(Stored data entries)
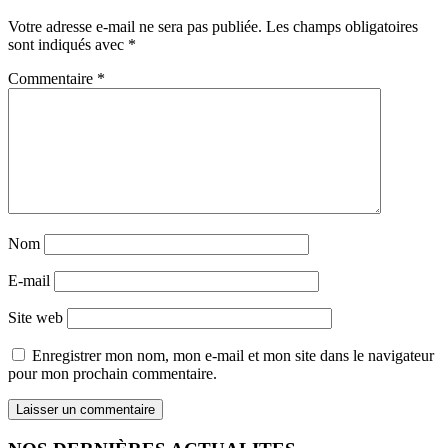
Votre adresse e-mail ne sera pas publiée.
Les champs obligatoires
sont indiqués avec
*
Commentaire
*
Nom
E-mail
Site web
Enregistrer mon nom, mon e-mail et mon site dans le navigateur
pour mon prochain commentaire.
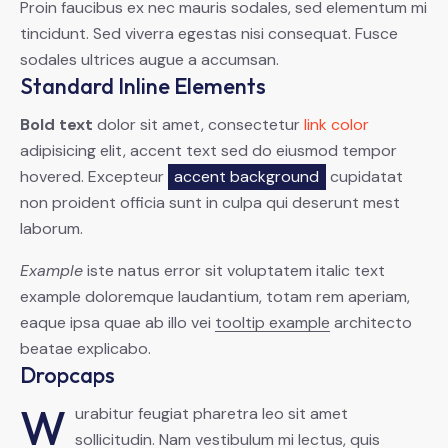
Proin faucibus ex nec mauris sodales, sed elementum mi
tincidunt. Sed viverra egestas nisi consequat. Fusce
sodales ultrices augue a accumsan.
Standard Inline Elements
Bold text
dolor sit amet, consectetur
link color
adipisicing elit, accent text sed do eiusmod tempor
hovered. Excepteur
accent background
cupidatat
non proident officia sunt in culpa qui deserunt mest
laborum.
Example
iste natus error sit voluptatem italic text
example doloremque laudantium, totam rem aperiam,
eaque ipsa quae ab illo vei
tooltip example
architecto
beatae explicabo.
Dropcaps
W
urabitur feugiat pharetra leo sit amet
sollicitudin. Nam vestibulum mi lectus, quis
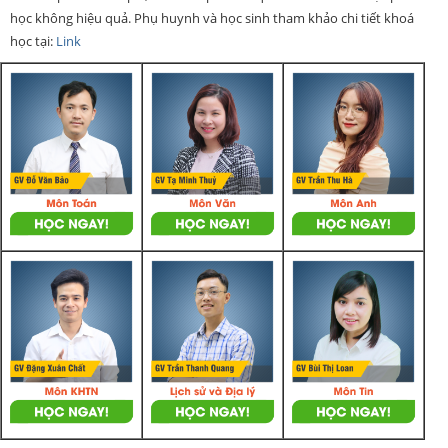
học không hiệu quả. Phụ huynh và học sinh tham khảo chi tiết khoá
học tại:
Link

■ **EXERCISE OBJECTIVE**:
The entries are to be printed exactly as written; the pictures are to be left out.

■ **EXPECTED ANSWER**:
Votre adresse e-mail ne sera pas publiée.
Les champs obligatoires
sont indiqués avec
*
Commentaire
*
Nom
E-mail
Site web
Enregistrer mon nom, mon e-mail et mon site dans le navigateur
pour mon prochain commentaire.
Proin faucibus ex nec mauris sodales, sed elementum mi
tincidunt. Sed viverra egestas nisi consequat. Fusce
sodales ultrices augue a accumsan.
Standard Inline Elements
Bold text
dolor sit amet, consectetur
link color
adipisicing elit, accent text sed do eiusmod tempor
hovered. Excepteur
accent background
cupidatat
non proident officia sunt in culpa qui deserunt mest
laborum.
Example
iste natus error sit voluptatem italic text
example doloremque laudantium, totam rem aperiam,
eaque ipsa quae ab illo vei
tooltip example
architecto
beatae explicabo.
Dropcaps
W
urabitur feugiat pharetra leo sit amet
sollicitudin. Nam vestibulum mi lectus, quis
học không hiệu quả. Phụ huynh và học sinh tham khảo chi tiết khoá
học tại:
Link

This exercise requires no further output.